The Register-Herald, Beckley, West Virginia

Outdoors

April 22, 2012

Wise words for Earth Day

Words can change the world, but only when they lead to action. Earth Day is a great time to remember this.

Here are some of my favorite words. Share them at work, at school and at the dinner table.

“Never doubt that a small group of thoughtfully committed citizens can change the world. Indeed, it’s the only thing that ever has.” — Margaret Mead.

“Our lives begin to end the day we become silent about things that matter.” — Martin Luther King, Jr.

“I recognize the right and duty of this generation to develop and use our natural resources, but I do not recognize the right to waste them, or rob by wasteful use, the generations that come after us.” — Theodore Roosevelt.

“A true conservationist is a man who knows that the world is not given by his fathers but borrowed from his children.”  — John James Audubon.

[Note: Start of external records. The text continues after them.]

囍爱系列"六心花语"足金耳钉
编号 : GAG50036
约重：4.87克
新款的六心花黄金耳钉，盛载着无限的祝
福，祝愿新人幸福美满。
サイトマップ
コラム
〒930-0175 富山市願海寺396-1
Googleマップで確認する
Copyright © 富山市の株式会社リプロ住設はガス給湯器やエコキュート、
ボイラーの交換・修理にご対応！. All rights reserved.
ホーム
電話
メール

“We are the most dangerous species of life on the planet, and every other species, even the earth itself, has cause to fear our power to exterminate. But we are also the only species which, when it chooses to do so, will go to great effort to save what it might destroy.” — Wallace Stegner.

“God bless America. Let’s save some of it.” — Edward Abbey.

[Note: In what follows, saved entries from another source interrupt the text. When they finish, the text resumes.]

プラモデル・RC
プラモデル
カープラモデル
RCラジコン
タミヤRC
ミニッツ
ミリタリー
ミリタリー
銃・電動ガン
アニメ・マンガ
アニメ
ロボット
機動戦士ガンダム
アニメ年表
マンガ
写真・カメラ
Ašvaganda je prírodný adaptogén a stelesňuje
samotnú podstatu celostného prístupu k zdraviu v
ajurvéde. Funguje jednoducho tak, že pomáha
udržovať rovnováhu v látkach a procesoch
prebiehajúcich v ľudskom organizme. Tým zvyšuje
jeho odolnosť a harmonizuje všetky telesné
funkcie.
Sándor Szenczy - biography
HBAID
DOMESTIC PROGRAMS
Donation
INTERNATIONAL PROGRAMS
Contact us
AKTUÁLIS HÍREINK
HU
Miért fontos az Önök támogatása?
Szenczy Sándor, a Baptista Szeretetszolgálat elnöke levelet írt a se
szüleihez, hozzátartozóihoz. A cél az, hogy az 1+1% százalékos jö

“The purpose of conservation: the greatest good to the greatest number of people for the longest time.” — Gifford Pinchot.

“We cannot solve the problems we have created with the same thinking that created them.” — Albert Einstein.

“To keep every cog and every wheel is the first precaution of intelligent tinkering.” — Aldo Leopold.

“In wildness is the preservation of the world.” — Henry David Thoreau.

“The ‘control of nature’ is a phrase conceived in arrogance, born of the Neanderthal age of biology and philosophy, when it was supposed that nature exists for the convenience of man.” — Rachel Carson.

“Live simply so that others may simply live.” — Ghandi.

“The long fight to save wild beauty represents democracy at its best. It requires citizens to practice the hardest of virtues — self-restraint.” — Edwin Way Teale.

“What is man without the beasts? If all the beasts were gone, men would die from a great loneliness of spirit. For whatever happens to the beasts soon happens to the man. All things are connected.” — Chief Seattle.

“We are the most dangerous species of life on the planet, and every other species, even the earth itself, has cause to fear our power to exterminate. But we are also the only species which, when it chooses to do so, will go to great effort to save what it might destroy.” — Wallace Stegner.

“I now suspect that just as a deer herd lives in mortal fear of its wolves, so does a mountain live in mortal fear of its deer. And perhaps with better cause, for while a buck pulled down by wolves can be replaced in two or three years, a range pulled down by too many deer may fail of replacement in as many decades.” — Aldo Leopold.

“I think having land and not ruining it is the most beautiful art that anybody could ever want to own.” — Andy Warhol.

“We stand guard over works of art, but species representing the work of eons are stolen from under our noses.” — Aldo Leopold.

“If a man walks in the woods for love of them half of each day, he is in danger of being regarded as a loafer. But if he spends his days as a speculator, shearing off those woods and making the earth bald before her time, he is deemed an industrious and enterprising citizen.” — Henry David Thoreau.

“After you have exhausted what there is in business, politics, conviviality, and so on — and have found that none of these finally satisfies ... what remains? Nature remains.” — Walt Whitman.

“In the end we will conserve only what we love; we will love only what we understand; and we will understand only what we are taught.” — Baba Dioum.

“Celebrate Earth Day every day.” — John Denver, 1990.